Station XI: Christ is Nailed to the Cross

For dogs have compassed me: the assembly of the wicked have enclosed me: they pierced my hands and my feet. (Psalm 22:16)

Stripped of his clothes, barely able to stand, Christ must now undergo the final torture at the Place of the Skull. His hands will be nailed to the horizontal beam he has carried with the help of Simon of Cyrene; his feet, fastened by nails to the vertical post, which supports this crossbeam. He will be hoisted into the air and die, slowly, by suffocation, as he struggles to lift his pain-wracked chest to breathe.

With each hammer blow, the metal pegs dig deeper into the skin, muscle, and bones of hands, which have touched the putrefying sores of lepers to bring healing; molded clay and spittle into a salve to give sight to the blind; held the limp, cold hand of a dead girl and restored her to life; seized a whip to drive thieving money-changers from the Temple; and broken bread to feed five thousand.

The nails pierce through feet, calloused on the countless roads he has traveled, preaching the good news of God’s Coming Kingdom. Feet that have walked on water and been washed by the tears of a penitent prostitute. Feet now caked with blood, sweat, and dust from his forced march along the Way of Sorrow.

The wounds of Christ figure prominently in the Gospel narrative of Jesus’ post-Resurrection appearances. In John 20:24-29, Jesus tells Thomas, the doubting disciple, to see for himself that he rose, bodily, from the grave and touch the very wounds in his hands and side.

When the humanity of the suffering Jesus became a focus of worship in the medieval church, special reverence was paid to these Five Wounds of Christ (two in his hands and two in his feet from the nails, and a fifth from the lance that pierced his side).
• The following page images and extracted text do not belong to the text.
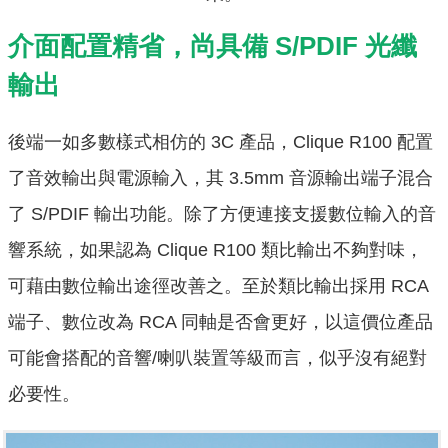
介面配置精省，尚具備 S/PDIF 光纖
輸出
後端一如多數樣式相仿的 3C 產品，Clique R100 配置
了音效輸出與電源輸入，其 3.5mm 音源輸出端子混合
了 S/PDIF 輸出功能。除了方便連接支援數位輸入的音
響系統，如果認為 Clique R100 類比輸出不夠對味，
可藉由數位輸出途徑改善之。至於類比輸出採用 RCA
端子、數位改為 RCA 同軸是否會更好，以這價位產品
可能會搭配的音響/喇叭裝置等級而言，似乎沒有絕對
必要性。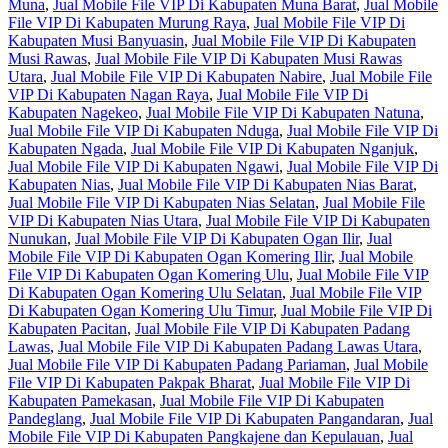
Muna
,
Jual Mobile File VIP Di Kabupaten Muna Barat
,
Jual Mobile
File VIP Di Kabupaten Murung Raya
,
Jual Mobile File VIP Di
Kabupaten Musi Banyuasin
,
Jual Mobile File VIP Di Kabupaten
Musi Rawas
,
Jual Mobile File VIP Di Kabupaten Musi Rawas
Utara
,
Jual Mobile File VIP Di Kabupaten Nabire
,
Jual Mobile File
VIP Di Kabupaten Nagan Raya
,
Jual Mobile File VIP Di
Kabupaten Nagekeo
,
Jual Mobile File VIP Di Kabupaten Natuna
,
Jual Mobile File VIP Di Kabupaten Nduga
,
Jual Mobile File VIP Di
Kabupaten Ngada
,
Jual Mobile File VIP Di Kabupaten Nganjuk
,
Jual Mobile File VIP Di Kabupaten Ngawi
,
Jual Mobile File VIP Di
Kabupaten Nias
,
Jual Mobile File VIP Di Kabupaten Nias Barat
,
Jual Mobile File VIP Di Kabupaten Nias Selatan
,
Jual Mobile File
VIP Di Kabupaten Nias Utara
,
Jual Mobile File VIP Di Kabupaten
Nunukan
,
Jual Mobile File VIP Di Kabupaten Ogan Ilir
,
Jual
Mobile File VIP Di Kabupaten Ogan Komering Ilir
,
Jual Mobile
File VIP Di Kabupaten Ogan Komering Ulu
,
Jual Mobile File VIP
Di Kabupaten Ogan Komering Ulu Selatan
,
Jual Mobile File VIP
Di Kabupaten Ogan Komering Ulu Timur
,
Jual Mobile File VIP Di
Kabupaten Pacitan
,
Jual Mobile File VIP Di Kabupaten Padang
Lawas
,
Jual Mobile File VIP Di Kabupaten Padang Lawas Utara
,
Jual Mobile File VIP Di Kabupaten Padang Pariaman
,
Jual Mobile
File VIP Di Kabupaten Pakpak Bharat
,
Jual Mobile File VIP Di
Kabupaten Pamekasan
,
Jual Mobile File VIP Di Kabupaten
Pandeglang
,
Jual Mobile File VIP Di Kabupaten Pangandaran
,
Jual
Mobile File VIP Di Kabupaten Pangkajene dan Kepulauan
,
Jual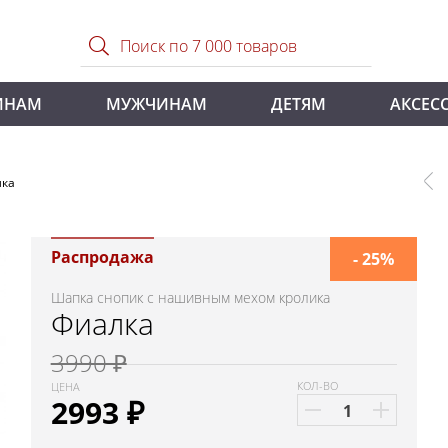
ИНАМ
МУЖЧИНАМ
ДЕТЯМ
АКСЕС
лка
Распродажа
- 25%
Шапка снопик с нашивным мехом кролика
Фиалка
3990 ₽
КОЛ-ВО
ЦЕНА
2993
₽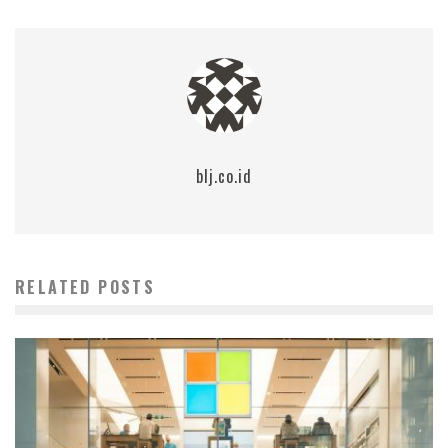
blj.co.id
RELATED POSTS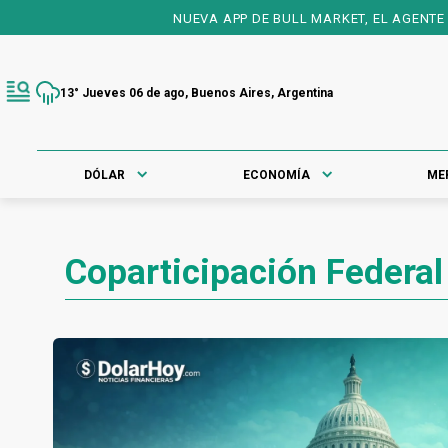
NUEVA APP DE BULL MARKET, EL AGENTE FINTECH 
13° Jueves 06 de ago, Buenos Aires, Argentina
DÓLAR
ECONOMÍA
ME
Coparticipación Federal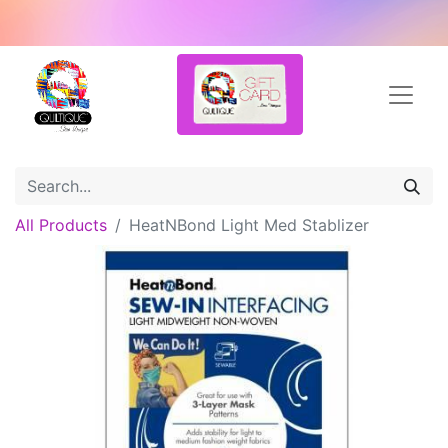
All Products
HeatNBond Light Med Stablizer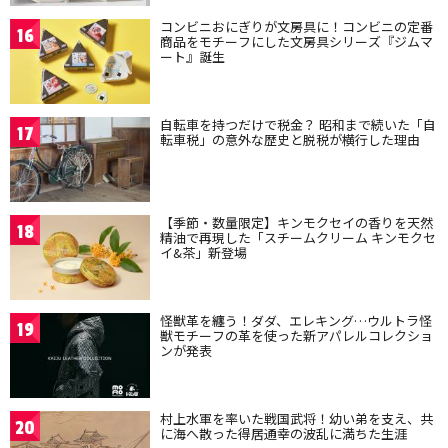
コンビニおにぎりが文房具に！コンビニの定番
16
商品をモチーフにした文房具シリーズ『ジムマ
ート』誕生
自転車を持つだけで税金？ 昭和まで続いた「自
17
転車税」の意外な歴史と脱税が横行した理由
【季節・数量限定】キンモクセイの香りを天然
18
精油で再現した「スチームクリーム キンモクセ
イ&茶」新登場
怪獣革を纏う！ダダ、エレキング…ウルトラ怪
19
獣モチーフの革を使った新アパレルコレクショ
ンが発表
村上水軍を率いた戦国武将！幼い弟を支え、共
20
に海へ散った得居通幸の波乱に満ちた生涯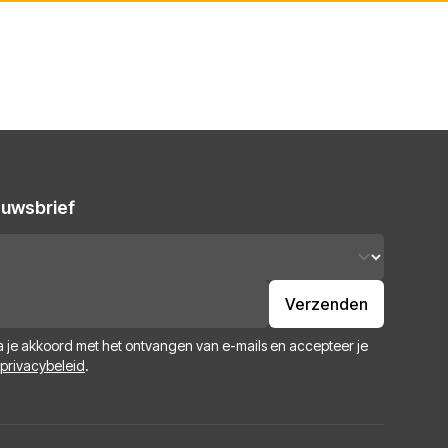
ieuwsbrief
Verzenden
ga je akkoord met het ontvangen van e-mails en accepteer je
privacybeleid
.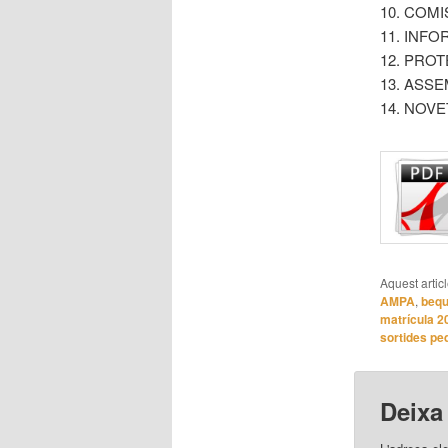
10. COM
11. INF
12. PRO
13. ASSE
14. NOV
Aquest artic
AMPA
,
beq
matrícula 2
sortides pe
Deixa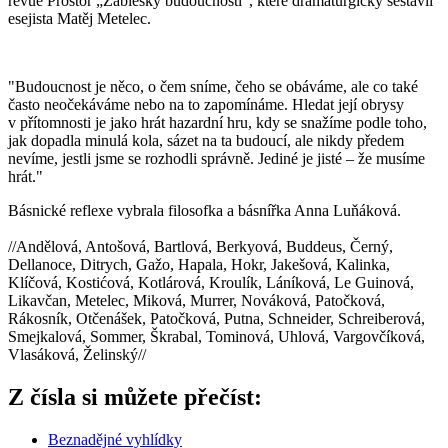
revue Prostor „Záblesky budoucnosti“, které dramaturgicky sestavil
esejista Matěj Metelec.
"Budoucnost je něco, o čem sníme, čeho se obáváme, ale co také
často neočekáváme nebo na to zapomínáme. Hledat její obrysy
v přítomnosti je jako hrát hazardní hru, kdy se snažíme podle toho,
jak dopadla minulá kola, sázet na ta budoucí, ale nikdy předem
nevíme, jestli jsme se rozhodli správně. Jediné je jisté – že musíme
hrát."
Básnické reflexe vybrala filosofka a básnířka Anna Luňáková.
//Andělová, Antošová, Bartlová, Berkyová, Buddeus, Černý,
Dellanoce, Ditrych, Gažo, Hapala, Hokr, Jakešová, Kalinka,
Klíčová, Kostićová, Kotlárová, Kroulík, Láníková, Le Guinová,
Likavčan, Metelec, Miková, Murrer, Nováková, Patočková,
Rákosník, Otčenášek, Patočková, Putna, Schneider, Schreiberová,
Smejkalová, Sommer, Škrabal, Tominová, Uhlová, Vargovčíková,
Vlasáková, Želinský//
Z čísla si můžete přečíst:
Beznadějné vyhlídky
Saint Francis of Assisi, who wanted to imitate Christ in all things, actually received the marks of Jesus’ wounds on his own hands, feet, and side, while praying on retreat in 1224. This first recorded incident of the appearance of stigmata has been repeated enough times in succeeding centuries to set the most skeptical materialists, searching for psychosomatic explanations.

Many modern Christians consider contemplation of the wounds of Christ as excessively morbid and would just as soon purge their songbooks of hymns, referring to the blood of Jesus. Maybe, we need to take a different look at such, seemingly, outmoded and offensive devotional practices in the light of contemporary culture. When secular society can’t seem to get enough of blood-and-guts spectacles, the Church needs to speak directly to this cult of senseless violence, drawing from its own teachings and traditions about the sacrificial death of Christ.

We should never be squeamish, contemplating the wounds of Jesus. In willingly embracing pain, suffering, and death, this bruised, battered, and, yes, bleeding Christ, became the very means of broken humanity’s redemption and reconciliation to God. We do well to remember, in the words of I Peter 2:24 (NIV), that “by his wounds you have been healed.”

In a world torn apart by hatred and violence, make me ever mindful of your wounded, bleeding, and redeeming love. Amen.